Copy each line below in which the word "eval" occurs.

Provided records below:

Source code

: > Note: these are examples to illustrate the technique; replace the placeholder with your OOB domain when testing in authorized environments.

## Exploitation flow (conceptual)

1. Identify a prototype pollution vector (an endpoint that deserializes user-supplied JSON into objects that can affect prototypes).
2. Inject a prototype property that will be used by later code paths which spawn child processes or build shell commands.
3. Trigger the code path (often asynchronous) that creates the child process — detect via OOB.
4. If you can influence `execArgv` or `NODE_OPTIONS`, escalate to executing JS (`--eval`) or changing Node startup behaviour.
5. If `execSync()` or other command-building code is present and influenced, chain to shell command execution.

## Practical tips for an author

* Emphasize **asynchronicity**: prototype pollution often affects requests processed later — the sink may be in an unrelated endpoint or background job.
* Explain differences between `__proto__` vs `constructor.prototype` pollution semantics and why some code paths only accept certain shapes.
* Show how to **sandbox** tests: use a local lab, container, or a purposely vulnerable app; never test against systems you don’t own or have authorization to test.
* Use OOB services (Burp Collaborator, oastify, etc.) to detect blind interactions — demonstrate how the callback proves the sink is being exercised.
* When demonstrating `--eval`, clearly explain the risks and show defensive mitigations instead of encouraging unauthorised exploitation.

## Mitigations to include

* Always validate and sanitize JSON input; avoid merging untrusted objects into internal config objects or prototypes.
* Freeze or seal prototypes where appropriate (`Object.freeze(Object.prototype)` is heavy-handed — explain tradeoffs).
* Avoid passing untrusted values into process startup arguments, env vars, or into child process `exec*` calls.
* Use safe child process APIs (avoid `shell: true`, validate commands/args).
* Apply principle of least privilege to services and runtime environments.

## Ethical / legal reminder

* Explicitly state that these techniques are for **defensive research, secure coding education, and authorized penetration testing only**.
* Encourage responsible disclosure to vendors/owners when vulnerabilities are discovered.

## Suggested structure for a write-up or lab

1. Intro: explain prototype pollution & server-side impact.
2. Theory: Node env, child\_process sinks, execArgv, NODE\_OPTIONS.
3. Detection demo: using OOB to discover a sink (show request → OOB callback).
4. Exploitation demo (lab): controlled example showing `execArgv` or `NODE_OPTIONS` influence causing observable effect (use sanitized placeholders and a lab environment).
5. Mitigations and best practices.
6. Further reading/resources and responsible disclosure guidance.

End of Provided records.

Answer to this exercise:
4. If you can influence `execArgv` or `NODE_OPTIONS`, escalate to executing JS (`--eval`) or changing Node startup behaviour.
* When demonstrating `--eval`, clearly explain the risks and show defensive mitigations instead of encouraging unauthorised exploitation.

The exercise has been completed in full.